## Goal of the exercise
Count the lines of the material below that contain the string "lens", and reply with only that number.

## Data segment
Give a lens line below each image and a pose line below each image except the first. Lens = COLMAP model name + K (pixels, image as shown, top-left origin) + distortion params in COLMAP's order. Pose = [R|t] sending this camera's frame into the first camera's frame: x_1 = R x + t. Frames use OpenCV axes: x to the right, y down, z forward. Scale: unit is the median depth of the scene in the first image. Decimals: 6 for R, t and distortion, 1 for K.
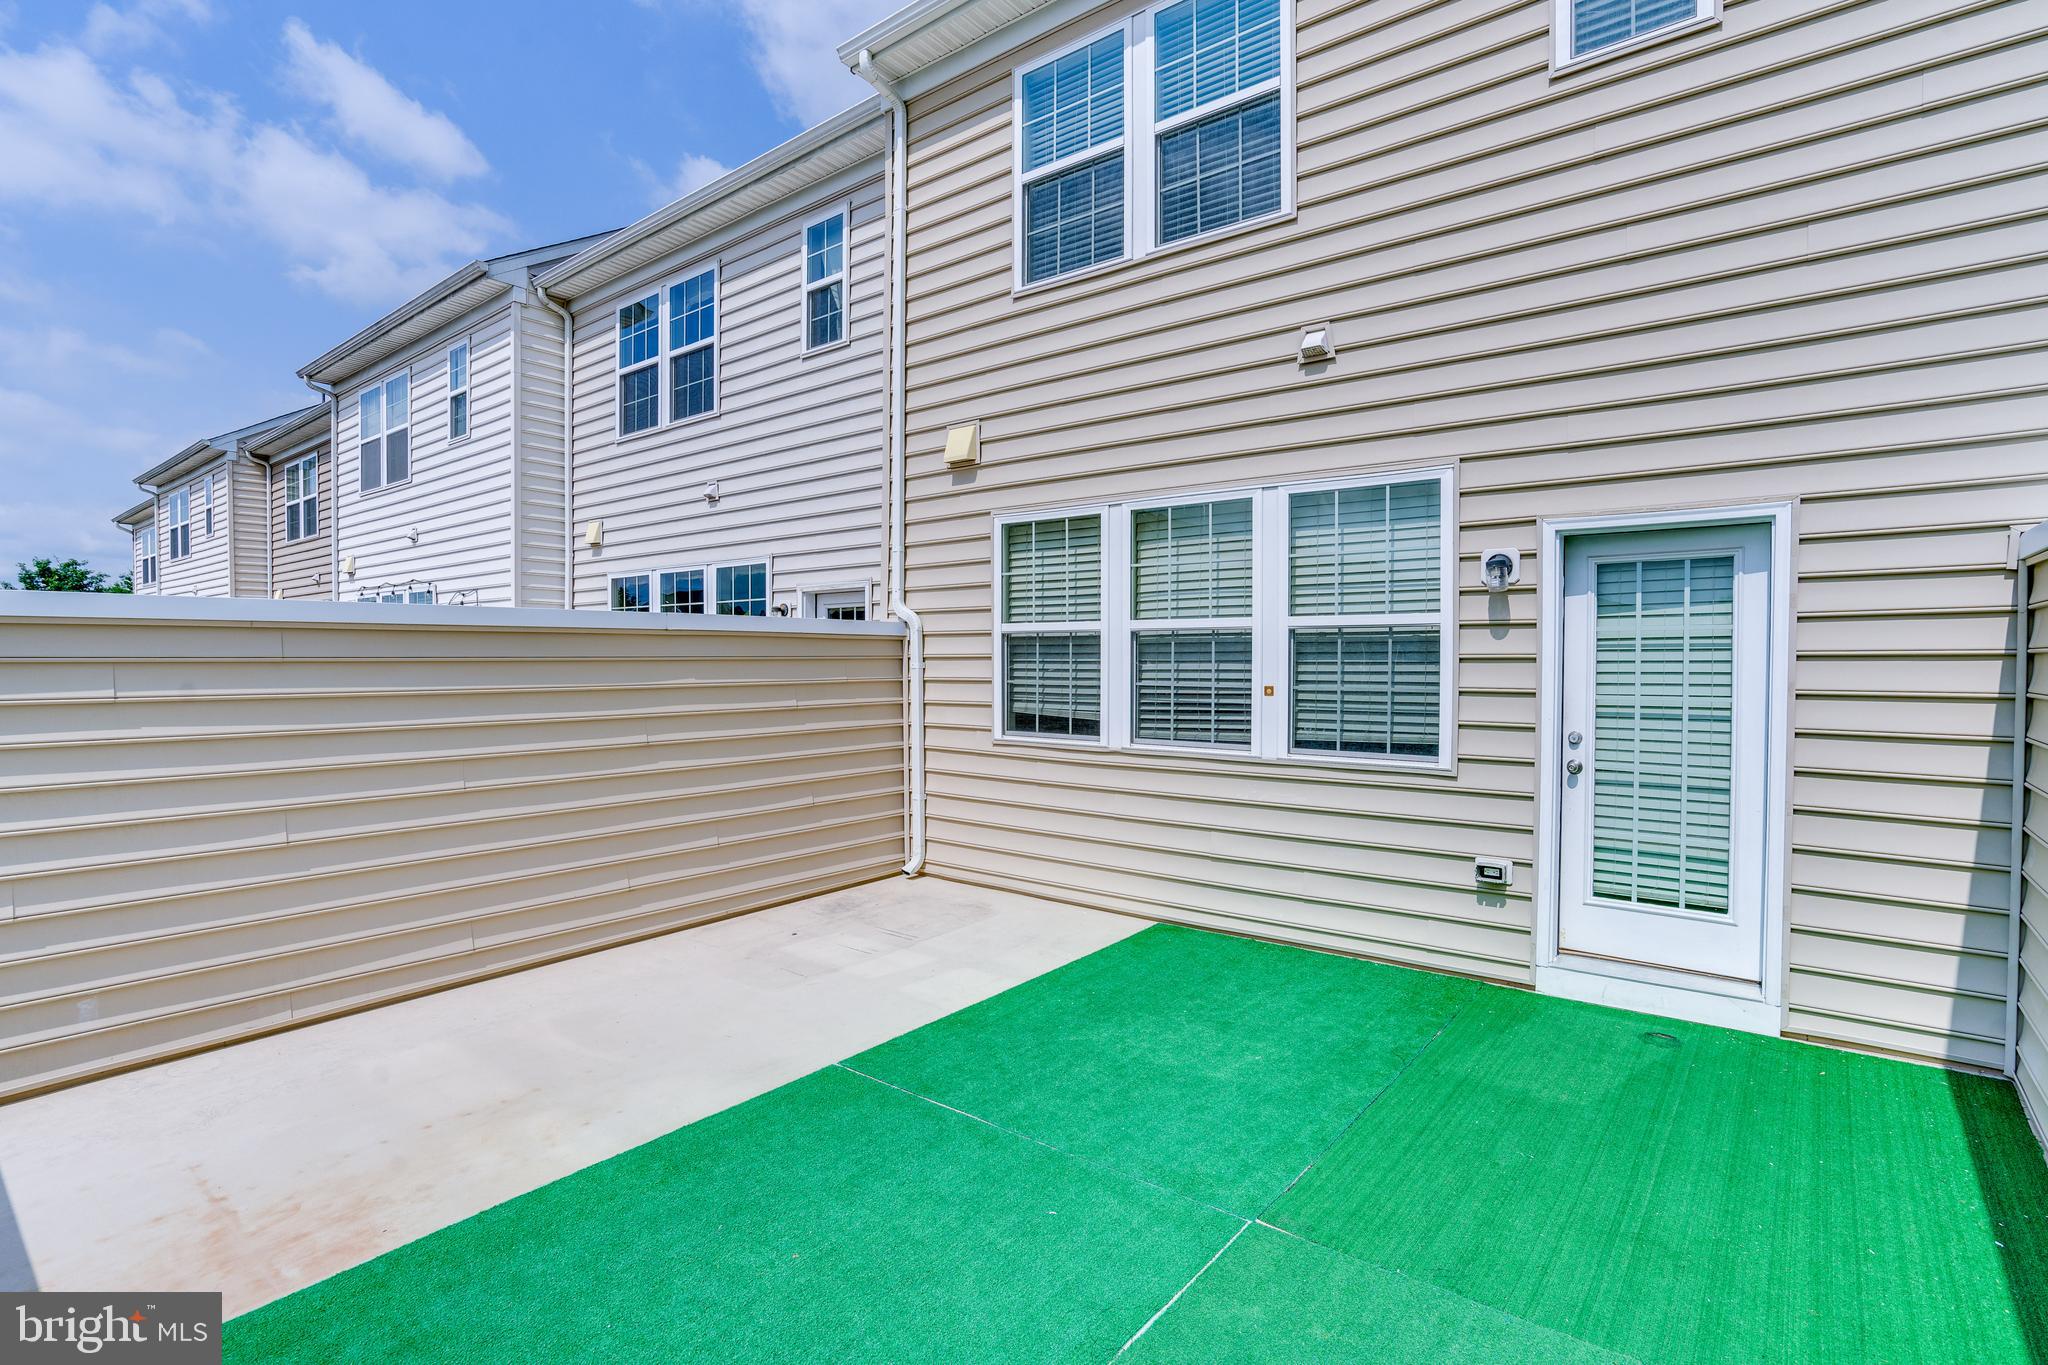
lens RADIAL K [[1008.8, 0, 1014.5], [0, 1008.8, 677.8], [0, 0, 1]] dist [0.003808, 0.001799]
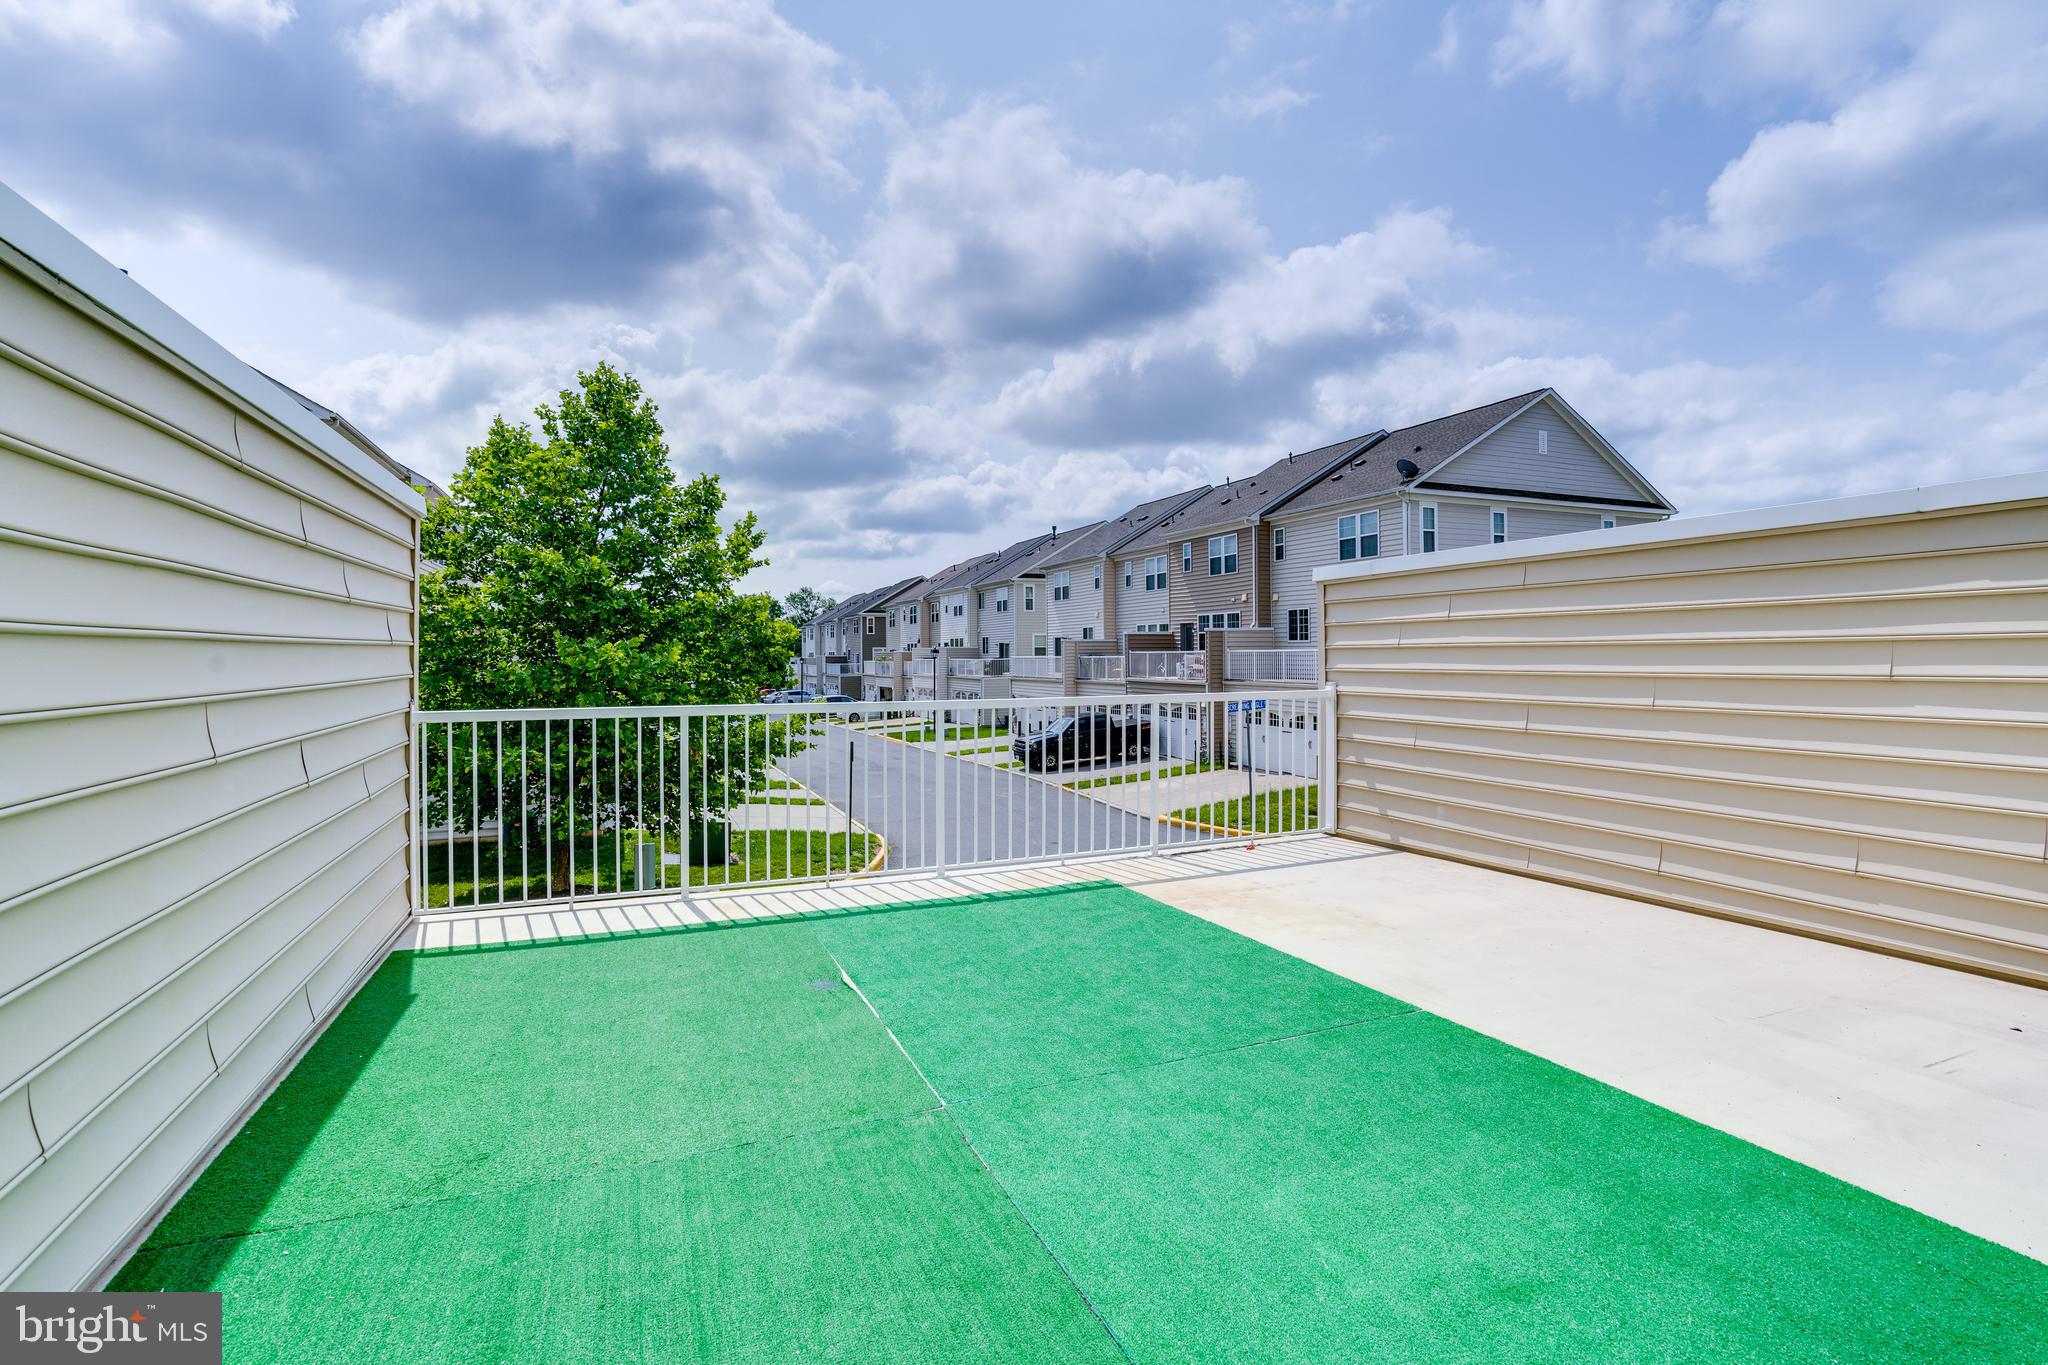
lens RADIAL K [[1008.8, 0, 1016.6], [0, 1008.8, 675.1], [0, 0, 1]] dist [0.003808, 0.001799]
pose [[-0.475656, 0.016036, -0.879485, 0.685211], [-0.014259, 0.999562, 0.025937, 0.067328], [0.879516, 0.024877, -0.475219, 0.998712]]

## Result
3